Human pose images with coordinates
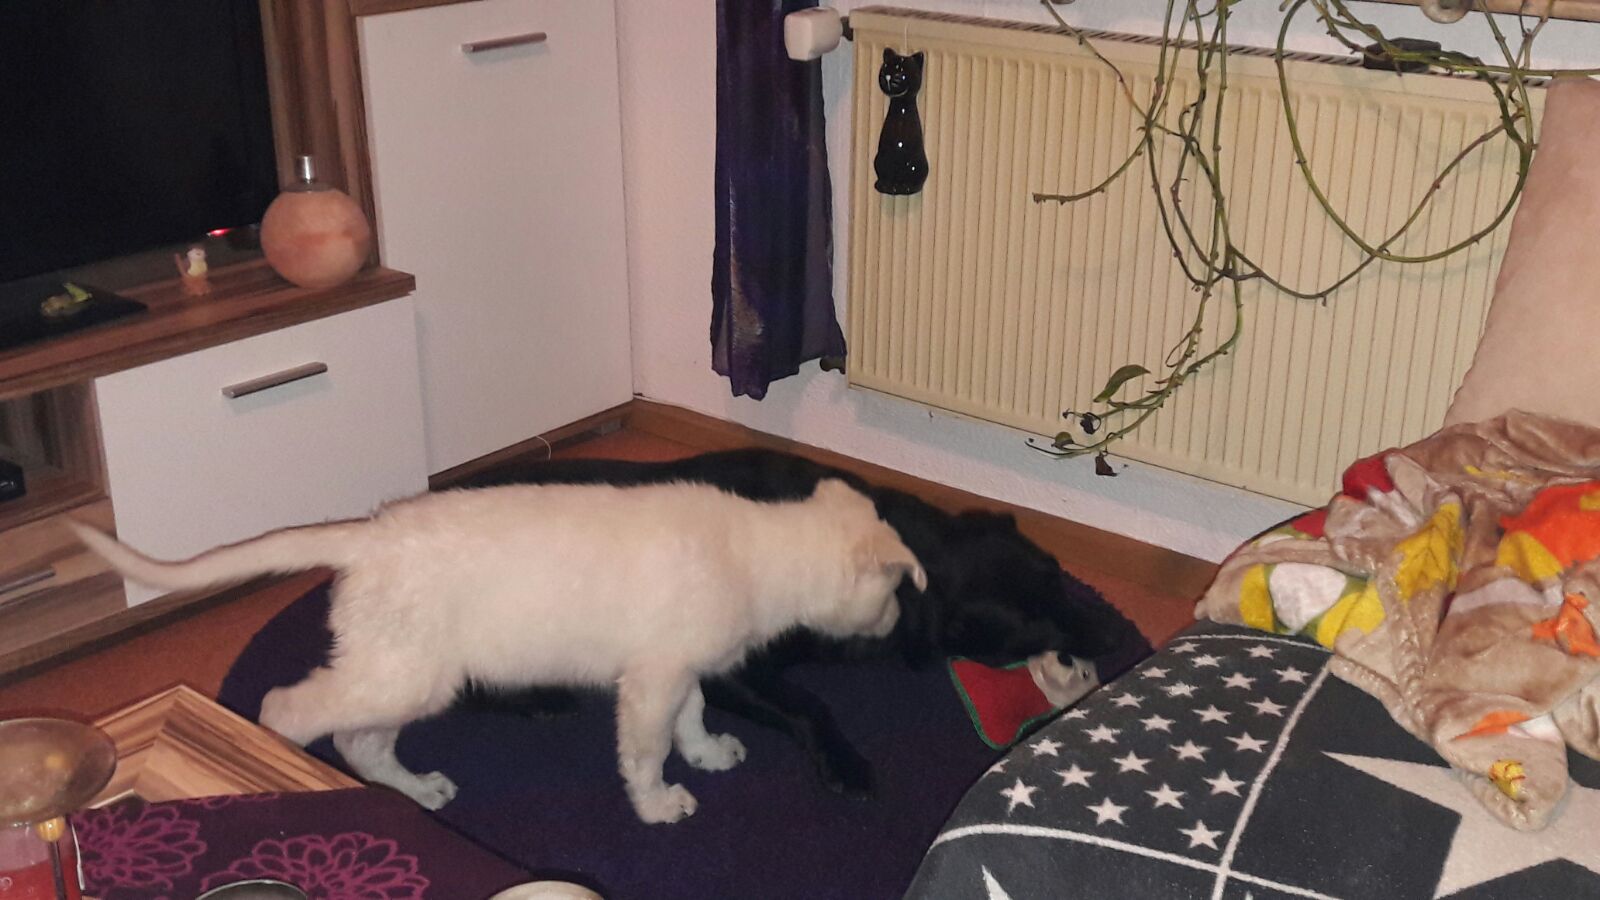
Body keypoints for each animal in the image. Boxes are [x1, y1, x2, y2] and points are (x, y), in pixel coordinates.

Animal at [71, 478, 924, 823]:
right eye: (894, 590)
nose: (893, 628)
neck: (755, 551)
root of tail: (367, 537)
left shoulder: (676, 667)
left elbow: (693, 717)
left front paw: (711, 753)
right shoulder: (649, 680)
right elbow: (647, 750)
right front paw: (659, 805)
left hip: (407, 673)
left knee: (361, 742)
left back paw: (417, 792)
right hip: (402, 673)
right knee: (291, 708)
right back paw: (274, 768)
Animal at [461, 447, 1147, 794]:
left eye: (1056, 574)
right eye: (1031, 626)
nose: (1122, 636)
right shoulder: (726, 665)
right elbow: (809, 704)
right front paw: (845, 764)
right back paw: (539, 698)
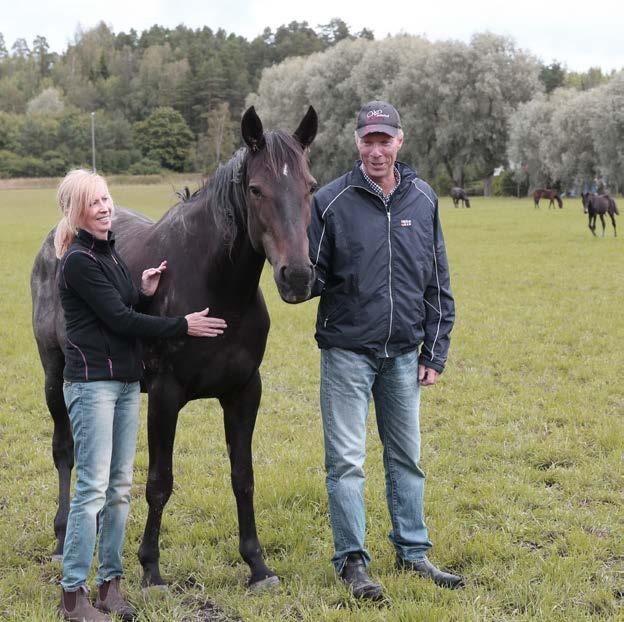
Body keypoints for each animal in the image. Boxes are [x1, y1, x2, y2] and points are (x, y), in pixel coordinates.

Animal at [31, 106, 320, 588]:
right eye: (256, 189)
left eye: (311, 186)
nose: (297, 276)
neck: (217, 289)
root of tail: (57, 236)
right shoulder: (166, 396)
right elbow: (159, 482)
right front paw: (150, 567)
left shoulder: (244, 393)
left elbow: (242, 475)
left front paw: (257, 564)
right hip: (57, 379)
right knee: (65, 451)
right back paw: (61, 537)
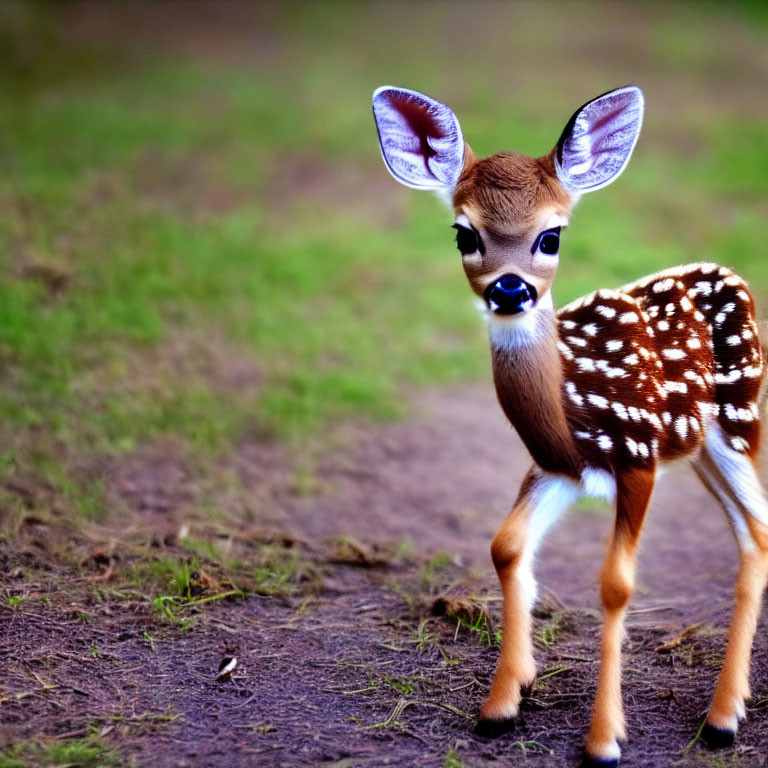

The problem
Repeat each entry exactly as given; no pictures belong in the copy.

Output of the exercise
Body keypoints for each animal in the image. Boxes are [x1, y1, x2, y2] and points are (x, y), in pixel coordinates.

Animal at [71, 478, 924, 823]:
right eye: (894, 590)
nose: (893, 628)
neck: (755, 551)
root of tail: (367, 537)
left shoulder: (676, 667)
left elbow: (693, 717)
left front paw: (711, 753)
right shoulder: (649, 680)
right elbow: (647, 750)
right front paw: (659, 805)
left hip: (407, 673)
left knee: (361, 742)
left back paw: (417, 792)
right hip: (402, 673)
right knee: (291, 708)
right back paw: (274, 768)
Animal at [461, 447, 1147, 794]:
left eye: (1056, 574)
right eye: (1031, 626)
nose: (1122, 636)
right shoulder: (726, 665)
right elbow: (809, 704)
right front paw: (845, 764)
right back paw: (539, 698)
Body keypoints for each animal in the image. Boxes are [x1, y1, x2, y2] and points are (x, y), in pixel coordinates.

Animal at [31, 106, 320, 588]:
right eye: (256, 189)
left eye: (311, 186)
nose: (297, 276)
neck: (217, 289)
root of tail: (57, 236)
right shoulder: (166, 396)
right elbow: (159, 482)
right front paw: (150, 567)
left shoulder: (244, 393)
left elbow: (242, 475)
left front paw: (257, 564)
right hip: (57, 379)
right knee: (65, 451)
right back paw: (61, 537)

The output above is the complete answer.